Q1. How Do I Stop My Suspension From Squeaking?
As a temporary solution, you can use a spray-on lithium grease to lubricate any metal part that could be brushing against each other.
In the case of rubber components, silicon spray is the better option. While this reduces the noise, you might want to repair or replace the suspension for a safer drive.
Q2. Is A Squeaky Steering Wheel Dangerous?
A squeaking steering wheel can be due to the lack of lubrication, so topping up the fluid solves the issue.
But it might also be dangerous if the problem is with the tie rod or rack damage, or even a weak strut. You might lose control of your steering wheel, or it might not turn on demand.
Both of these cases can cause deadly accidents.

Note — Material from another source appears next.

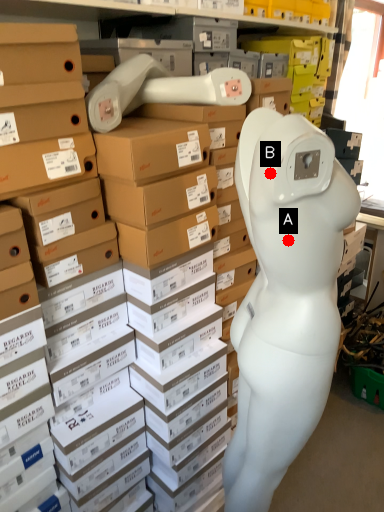
Question: Two points are circled on the image, labeled by A and B beside each circle. Which point appears closest to the camera in this image?

Choices:
 (A) A is closer
 (B) B is closer

Answer: (B)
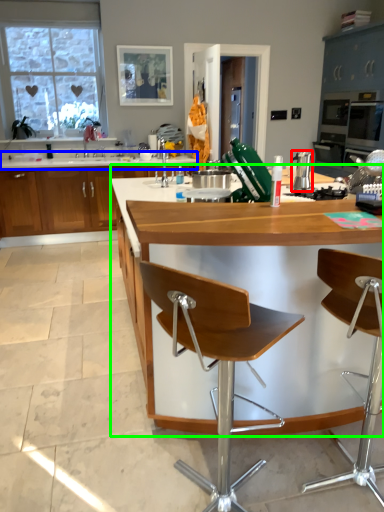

Q3. How Much Does It Cost To Fix Power Steering?
The power steering isn’t cheap to replace. So, if you can get by repairing it, that might be the budget-friendly option. But when it comes to replacing, here is the cost of the essential parts of the steering assembly.
- Pump: $400-$800
- Hose: $180 – $460
- Rack and pinion: $500 – $1,000
Any noise you hear from your car is the start of trouble in the car.
Ensure that you identify the source and repair it as soon as possible else, you are looking for a big-budget that is most probably above your means.
As with everything, general wear and tear can affect your power steering. Anything from low fluid to leaks, or failing joints, and even power steering failure can happen.
It is up to you to take notice of it and get it checked with your mechanic.